**TASK TO COMPLETE**
Repeat precisely the span of lines below that opens with the line containing "青空文庫作成ファイル：" and closes with the line containing "130-14、130-16", both included.

**DATA EXCERPTS**

__________________________________________________

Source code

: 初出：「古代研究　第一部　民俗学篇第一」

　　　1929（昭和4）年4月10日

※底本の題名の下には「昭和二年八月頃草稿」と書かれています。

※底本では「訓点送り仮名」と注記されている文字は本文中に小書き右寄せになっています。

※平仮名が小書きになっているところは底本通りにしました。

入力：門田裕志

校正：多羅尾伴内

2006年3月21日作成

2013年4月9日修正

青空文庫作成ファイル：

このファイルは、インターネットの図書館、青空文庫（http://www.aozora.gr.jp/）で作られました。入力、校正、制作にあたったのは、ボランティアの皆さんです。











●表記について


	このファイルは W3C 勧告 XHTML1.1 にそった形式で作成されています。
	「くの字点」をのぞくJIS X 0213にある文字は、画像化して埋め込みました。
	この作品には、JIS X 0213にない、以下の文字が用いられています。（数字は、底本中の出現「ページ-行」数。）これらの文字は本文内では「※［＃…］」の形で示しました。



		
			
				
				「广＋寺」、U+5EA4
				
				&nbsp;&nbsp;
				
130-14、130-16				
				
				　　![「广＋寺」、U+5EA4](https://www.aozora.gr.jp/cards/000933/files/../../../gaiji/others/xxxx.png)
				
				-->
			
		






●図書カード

__________________________________________________

**RESULT FOR THIS EXERCISE**
青空文庫作成ファイル：

このファイルは、インターネットの図書館、青空文庫（http://www.aozora.gr.jp/）で作られました。入力、校正、制作にあたったのは、ボランティアの皆さんです。











●表記について


	このファイルは W3C 勧告 XHTML1.1 にそった形式で作成されています。
	「くの字点」をのぞくJIS X 0213にある文字は、画像化して埋め込みました。
	この作品には、JIS X 0213にない、以下の文字が用いられています。（数字は、底本中の出現「ページ-行」数。）これらの文字は本文内では「※［＃…］」の形で示しました。



		
			
				
				「广＋寺」、U+5EA4
				
				&nbsp;&nbsp;
				
130-14、130-16				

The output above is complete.